In this section, we will demonstrate how to put a sub-plot on top of second one. Here we are using **211** and **222** in subplot( ) function. 211 means 2 rows, 1 column and 1st plot.

```
fig = plt.figure()
ax1 = fig.add_subplot(211)
ax = finaldf.plot(x="cities", y="2017_Score", ax=ax1, kind="barh", legend = False, title = "2017 vs 2018 Score")
ax.invert_yaxis()
plt.xticks(range(0,60,10))
ax.set(ylabel='')
ax2 = fig.add_subplot(212)
ax = finaldf.plot(x="cities", y="2018_Score", ax=ax2, kind="barh", legend = False)
ax.invert_yaxis()
ax.set(ylabel='')
```

## Useful Tips

How to save plot

```
# save plot
x = ['A','B','C', 'D']
y = [1,2,3,4]
fig = plt.figure()
plt.bar(x, y)
fig.savefig('C:/My Files/Blog/firstimg.png')
plt.close(fig)
```

How to set different limits in axis

Suppose you have a bar graph and you want to set limits in x and y axis manually. `plt.subplot()`

returns axes. In `set_ylim( )`

, you can assign limits which is smallest and largest value of y axis. Similarly you can set limit in x-axis.

```
x = ['A','B','C', 'D']
y = [100,119,800,900]
plt.bar(x, y)
ax = plt.subplot()
ax.set_ylim(0,1000)
plt.show()
```

How to show multiple entries in legend

`plt.legend(["First","Second"])`

How to change font size, weight and color in graph

```
plt.bar(x, y)
plt.title("Cost of Living", fontsize=18, fontweight='bold', color='blue')
plt.xlabel("Cities", fontsize=16)
plt.ylabel("Score", fontsize=16)
```

Exercise

Get your hands dirty with this exercise.
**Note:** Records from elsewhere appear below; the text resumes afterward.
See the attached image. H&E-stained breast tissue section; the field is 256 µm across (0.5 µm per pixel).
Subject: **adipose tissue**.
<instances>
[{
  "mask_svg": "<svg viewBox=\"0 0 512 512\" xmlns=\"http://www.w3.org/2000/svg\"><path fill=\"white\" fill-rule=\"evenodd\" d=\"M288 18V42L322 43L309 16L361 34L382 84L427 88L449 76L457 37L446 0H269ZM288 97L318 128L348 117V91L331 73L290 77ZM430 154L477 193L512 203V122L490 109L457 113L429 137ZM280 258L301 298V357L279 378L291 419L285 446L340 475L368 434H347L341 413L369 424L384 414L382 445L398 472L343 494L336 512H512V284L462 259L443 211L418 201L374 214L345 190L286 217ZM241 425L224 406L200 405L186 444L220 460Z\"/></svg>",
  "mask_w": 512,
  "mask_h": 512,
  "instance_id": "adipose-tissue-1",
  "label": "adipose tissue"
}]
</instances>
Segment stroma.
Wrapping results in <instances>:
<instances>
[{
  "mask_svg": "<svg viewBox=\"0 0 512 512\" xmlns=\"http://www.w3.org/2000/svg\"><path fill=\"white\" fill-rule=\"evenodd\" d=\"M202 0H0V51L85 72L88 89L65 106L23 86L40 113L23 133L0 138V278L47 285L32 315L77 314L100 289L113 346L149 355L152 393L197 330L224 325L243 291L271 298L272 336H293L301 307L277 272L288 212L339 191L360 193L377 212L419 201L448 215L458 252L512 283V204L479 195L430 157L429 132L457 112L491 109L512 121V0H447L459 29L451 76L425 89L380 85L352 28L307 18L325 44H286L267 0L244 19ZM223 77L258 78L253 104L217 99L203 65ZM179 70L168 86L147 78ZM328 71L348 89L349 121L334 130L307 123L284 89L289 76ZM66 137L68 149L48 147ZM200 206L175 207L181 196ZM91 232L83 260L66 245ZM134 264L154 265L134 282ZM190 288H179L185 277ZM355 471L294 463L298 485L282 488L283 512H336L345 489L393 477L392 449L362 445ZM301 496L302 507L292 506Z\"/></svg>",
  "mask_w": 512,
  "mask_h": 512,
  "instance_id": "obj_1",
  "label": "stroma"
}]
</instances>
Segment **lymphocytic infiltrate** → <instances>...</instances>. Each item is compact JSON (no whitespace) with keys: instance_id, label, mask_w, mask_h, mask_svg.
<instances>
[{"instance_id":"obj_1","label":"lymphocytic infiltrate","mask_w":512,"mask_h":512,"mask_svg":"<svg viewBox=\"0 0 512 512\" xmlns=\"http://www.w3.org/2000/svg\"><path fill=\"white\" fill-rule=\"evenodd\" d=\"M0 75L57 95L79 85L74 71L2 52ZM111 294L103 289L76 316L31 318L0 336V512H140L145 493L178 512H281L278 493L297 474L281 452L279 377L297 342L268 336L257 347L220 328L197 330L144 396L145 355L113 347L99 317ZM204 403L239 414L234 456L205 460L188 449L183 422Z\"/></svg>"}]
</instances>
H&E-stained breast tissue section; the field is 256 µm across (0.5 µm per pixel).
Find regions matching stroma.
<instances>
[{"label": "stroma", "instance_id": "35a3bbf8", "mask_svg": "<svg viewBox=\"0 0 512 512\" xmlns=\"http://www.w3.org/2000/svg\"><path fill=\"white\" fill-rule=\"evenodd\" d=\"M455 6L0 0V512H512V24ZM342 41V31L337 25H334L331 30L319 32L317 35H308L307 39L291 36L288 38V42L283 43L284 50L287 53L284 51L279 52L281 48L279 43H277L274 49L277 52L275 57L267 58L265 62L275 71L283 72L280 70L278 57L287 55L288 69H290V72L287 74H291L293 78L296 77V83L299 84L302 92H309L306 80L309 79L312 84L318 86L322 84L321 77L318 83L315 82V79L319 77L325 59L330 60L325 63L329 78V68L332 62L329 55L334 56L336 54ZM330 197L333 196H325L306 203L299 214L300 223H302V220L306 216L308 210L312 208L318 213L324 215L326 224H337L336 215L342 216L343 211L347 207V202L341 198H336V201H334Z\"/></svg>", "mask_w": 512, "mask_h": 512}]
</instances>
Prepare the graph shown below using dataframe `finaldf`

. Give attention to each part of the graph and try to replicate it. Post your solution in the comment box below.

EndNote

I hope this article gave you a fair idea about matplotlib library and how to generate plots with customization in python. Your next step should be practice, practice and practice with some sample or publicly available datasets (available on UCI Machine Learning Repository and kaggle websites).